Online education Scott Peterson/Getty Images

Bringing Arab Education Online

Inadequate access to high-quality schooling in the Arab world has contributed to a widening skills gap that is leaving many young people, even those who have completed school, unemployed and hopeless. But one promising solution offers hope throughout the region: investment in online learning.

DUBAI – Education has long been a challenge in the Arab world, with inadequate access to high-quality schooling contributing to a widening skills gap that is leaving many young people, even graduates, unemployed and hopeless. In a region plagued by conflict and disorder, addressing these problems will not be easy. But, with a bold and innovative approach, it can be done.

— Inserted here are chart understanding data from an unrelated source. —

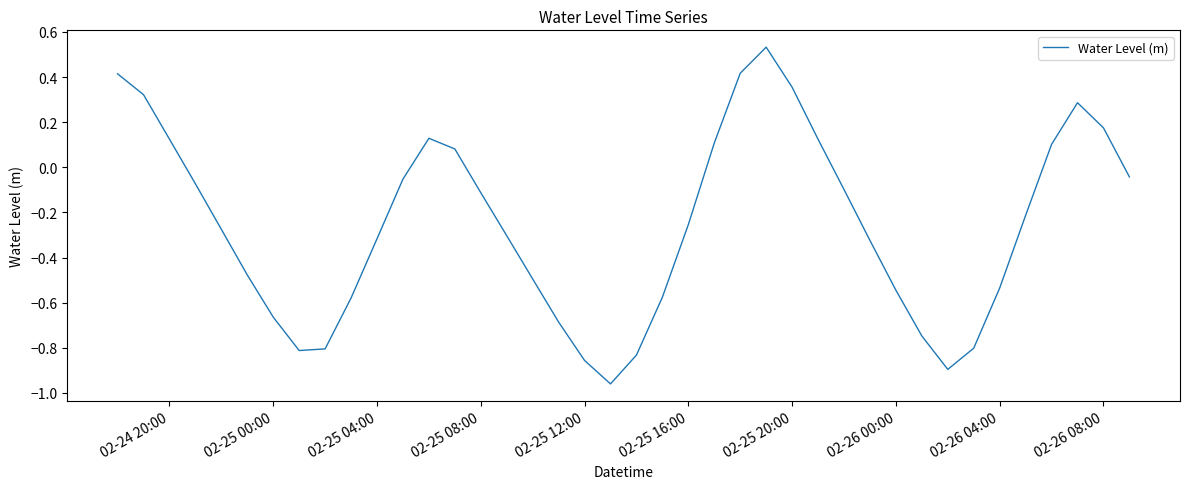

True or false: the data has more than 1 interior local peaks.

True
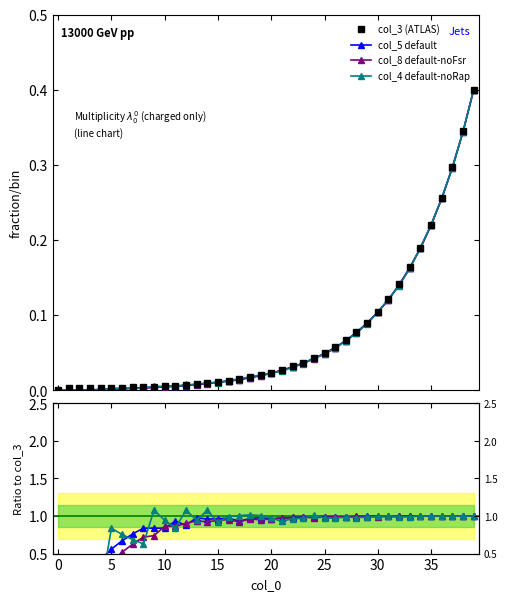

What is the sum of all col_2 values?

2.9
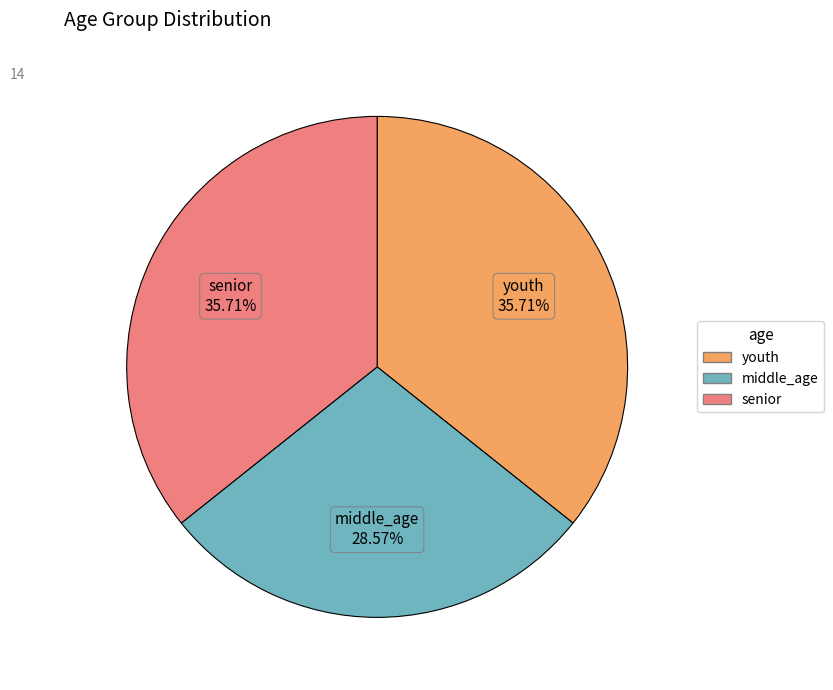

Which category has the smallest portion of the pie?

middle_age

Of course, no single strategy is guaranteed to resolve the Arab world’s educational challenges. At the newly created Abdulla Al Ghurair Foundation for Education, which has $1.1 billion and a mandate to broaden opportunities for young Arabs by providing them with scholarships, we have given a lot of thought to the effectiveness – and cost-effectiveness – of the various possible approaches. And one option stands out: online learning.

Already, Arab countries are making rapid progress in expanding Internet connectivity. By 2018, there are expected to be some 226 million Internet users in the Arab world, amounting to more than 55% of the population – almost 7% higher than the global average. But the vast majority of young people use the Internet for social media, rather than for economic or educational purposes. In this sense, they are missing out on a major opportunity, especially given the strides that have been made in improving the effectiveness and appeal of online learning.